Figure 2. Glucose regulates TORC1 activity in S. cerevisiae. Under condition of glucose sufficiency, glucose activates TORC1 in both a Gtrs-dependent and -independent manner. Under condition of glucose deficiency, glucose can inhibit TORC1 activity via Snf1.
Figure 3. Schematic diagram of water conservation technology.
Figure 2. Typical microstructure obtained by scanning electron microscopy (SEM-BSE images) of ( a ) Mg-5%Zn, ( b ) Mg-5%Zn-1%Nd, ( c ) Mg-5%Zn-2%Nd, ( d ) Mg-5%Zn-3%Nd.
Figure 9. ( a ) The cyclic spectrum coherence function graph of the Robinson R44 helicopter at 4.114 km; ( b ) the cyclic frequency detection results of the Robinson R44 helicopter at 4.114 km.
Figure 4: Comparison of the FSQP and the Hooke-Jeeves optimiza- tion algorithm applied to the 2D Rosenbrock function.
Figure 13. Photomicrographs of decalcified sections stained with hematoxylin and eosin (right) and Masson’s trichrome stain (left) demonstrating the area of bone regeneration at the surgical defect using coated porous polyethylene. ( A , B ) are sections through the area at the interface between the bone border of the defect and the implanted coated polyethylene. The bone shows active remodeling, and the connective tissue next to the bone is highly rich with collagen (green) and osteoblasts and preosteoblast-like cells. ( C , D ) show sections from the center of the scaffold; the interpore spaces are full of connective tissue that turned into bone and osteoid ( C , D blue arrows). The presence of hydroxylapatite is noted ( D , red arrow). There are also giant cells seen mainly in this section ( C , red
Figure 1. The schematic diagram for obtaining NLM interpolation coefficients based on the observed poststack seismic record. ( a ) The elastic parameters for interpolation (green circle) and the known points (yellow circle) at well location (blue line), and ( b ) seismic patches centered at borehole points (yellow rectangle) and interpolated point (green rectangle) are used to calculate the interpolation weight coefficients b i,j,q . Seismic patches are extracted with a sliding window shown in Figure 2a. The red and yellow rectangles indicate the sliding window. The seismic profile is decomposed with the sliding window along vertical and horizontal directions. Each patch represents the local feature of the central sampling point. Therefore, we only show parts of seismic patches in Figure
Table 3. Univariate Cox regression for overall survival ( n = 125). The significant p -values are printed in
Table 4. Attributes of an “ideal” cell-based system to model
* * * * * * * * *
**Exercise goal**
From the first line of the data through the line with "Figure 2. Typical", quote each line exactly and add nothing else.

**Answer to the problem**
Figure 2. Glucose regulates TORC1 activity in S. cerevisiae. Under condition of glucose sufficiency, glucose activates TORC1 in both a Gtrs-dependent and -independent manner. Under condition of glucose deficiency, glucose can inhibit TORC1 activity via Snf1.
Figure 3. Schematic diagram of water conservation technology.
Figure 2. Typical microstructure obtained by scanning electron microscopy (SEM-BSE images) of ( a ) Mg-5%Zn, ( b ) Mg-5%Zn-1%Nd, ( c ) Mg-5%Zn-2%Nd, ( d ) Mg-5%Zn-3%Nd.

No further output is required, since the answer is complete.